Text classification

Available models

All the following models includes Dropout, Pooling and Dense layers with hyperparameters tuned for reasonable performance across standard text classification tasks. If necessary, they are good basis for further performance tuning.

  • bert: a transformer classifier to fine-tune, to be instanciated by any BERT pre-trained model or transformers available on HuggingFace Hub (we have tested various BERT and RoBERTa flavors)
  • gru: two layers Bidirectional GRU
  • gru_simple: one layer Bidirectional GRU
  • bidLstm: a Bidirectional LSTM layer followed by an Attention layer
  • cnn: convolutional layers followed by a GRU
  • lstm_cnn: LSTM followed by convolutional layers
  • mix1: one layer Bidirectional GRU followed by a Bidirectional LSTM
  • dpcnn: Deep Pyramid Convolutional Neural Networks (but not working as expected - to be reviewed)

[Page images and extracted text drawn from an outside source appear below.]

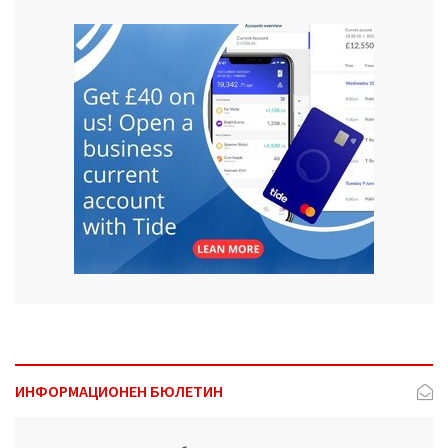
ИНФОРМАЦИОНЕН БЮЛЕТИН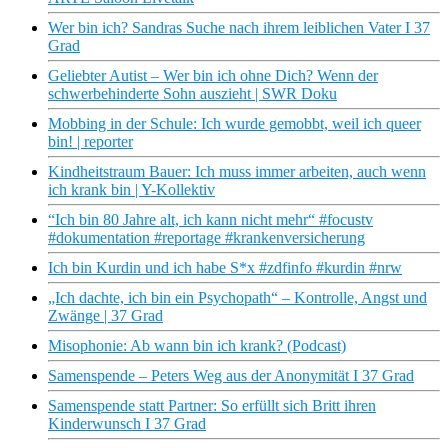
Wer bin ich? Sandras Suche nach ihrem leiblichen Vater I 37
Grad
Geliebter Autist – Wer bin ich ohne Dich? Wenn der
schwerbehinderte Sohn auszieht | SWR Doku
Mobbing in der Schule: Ich wurde gemobbt, weil ich queer
bin! | reporter
Kindheitstraum Bauer: Ich muss immer arbeiten, auch wenn
ich krank bin | Y-Kollektiv
“Ich bin 80 Jahre alt, ich kann nicht mehr“ #focustv
#dokumentation #reportage #krankenversicherung
Ich bin Kurdin und ich habe S*x #zdfinfo #kurdin #nrw
„Ich dachte, ich bin ein Psychopath“ – Kontrolle, Angst und
Zwänge | 37 Grad
Misophonie: Ab wann bin ich krank? (Podcast)
Samenspende – Peters Weg aus der Anonymität I 37 Grad
Samenspende statt Partner: So erfüllt sich Britt ihren
Kinderwunsch I 37 Grad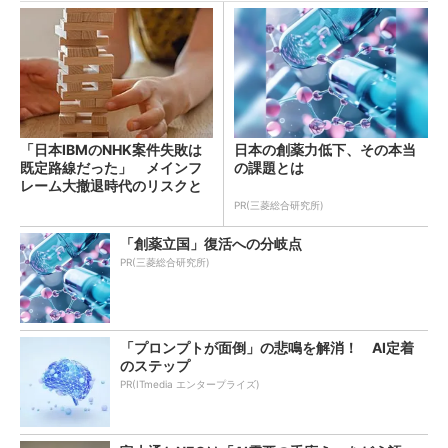
「日本IBMのNHK案件失敗は
日本の創薬力低下、その本当
既定路線だった」 メインフ
の課題とは
レーム大撤退時代のリスクと
教訓
PR(三菱総合研究所)
「創薬立国」復活への分岐点
PR(三菱総合研究所)
「プロンプトが面倒」の悲鳴を解消！ AI定着
のステップ
PR(ITmedia エンタープライズ)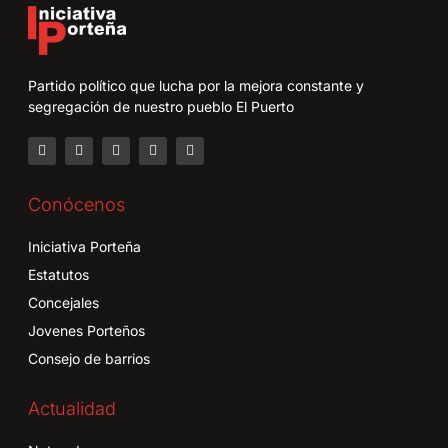
Partido político que lucha por la mejora constante y
segregación de nuestro pueblo El Puerto
Conócenos
Iniciativa Porteña
Estatutos
Concejales
Jovenes Porteños
Consejo de barrios
Actualidad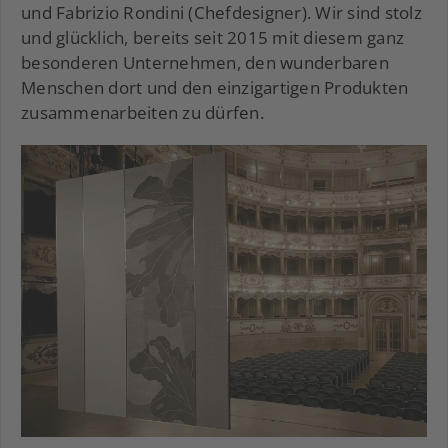
und Fabrizio Rondini (Chefdesigner). Wir sind stolz
und glücklich, bereits seit 2015 mit diesem ganz
besonderen Unternehmen, den wunderbaren
Menschen dort und den einzigartigen Produkten
zusammenarbeiten zu dürfen.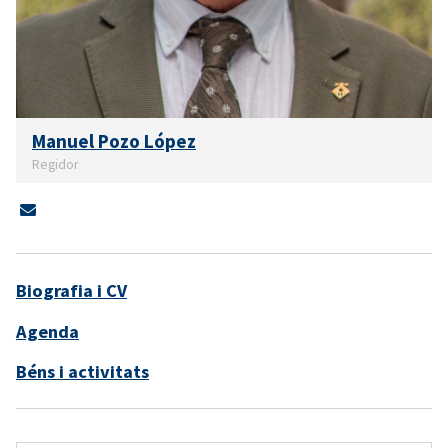
Manuel Pozo López
Regidor
Biografia i CV
Agenda
Béns i activitats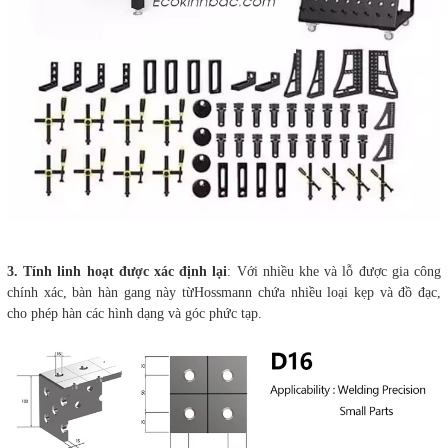
3. Tính linh hoạt được xác định lại
: Với nhiều khe và lỗ được gia công
chính xác, bàn hàn gang này từHossmann chứa nhiều loại kẹp và đồ đạc,
cho phép hàn các hình dạng và góc phức tạp.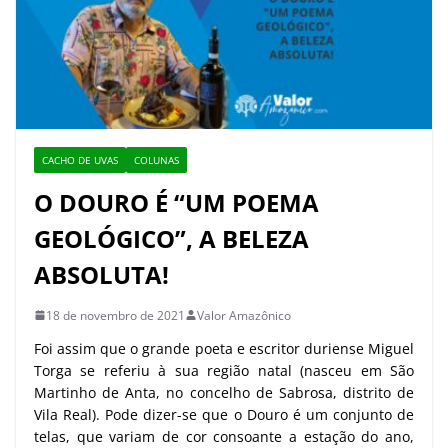
CACHO DE UVAS
COLUNAS
O DOURO É “UM POEMA
GEOLÓGICO”, A BELEZA
ABSOLUTA!
18 de novembro de 2021
Valor Amazônico
Foi assim que o grande poeta e escritor duriense Miguel
Torga se referiu à sua região natal (nasceu em São
Martinho de Anta, no concelho de Sabrosa, distrito de
Vila Real). Pode dizer-se que o Douro é um conjunto de
telas, que variam de cor consoante a estação do ano,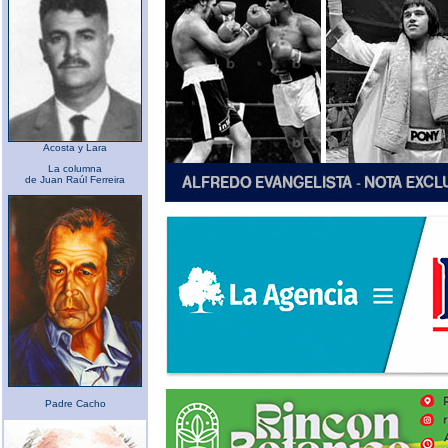
Acosta y Lara
La columna
de Juan Raúl Ferreira
Padre Cacho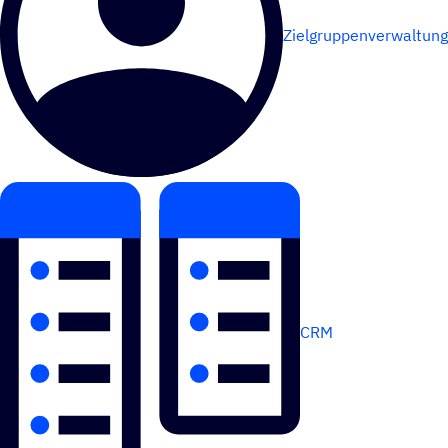
Zielgruppenverwaltung
CRM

Note: by default the first 300 tokens of the text to be classified are used, which is largely enough for any short text classification tasks and works fine with low profile GPU (for instance GeForce GTX 1050 Ti with 4 GB memory). For taking into account a larger portion of the text, modify the config model parameter maxlen. However, using more than 1000 tokens for instance requires a modern GPU with enough memory (e.g. 10 GB).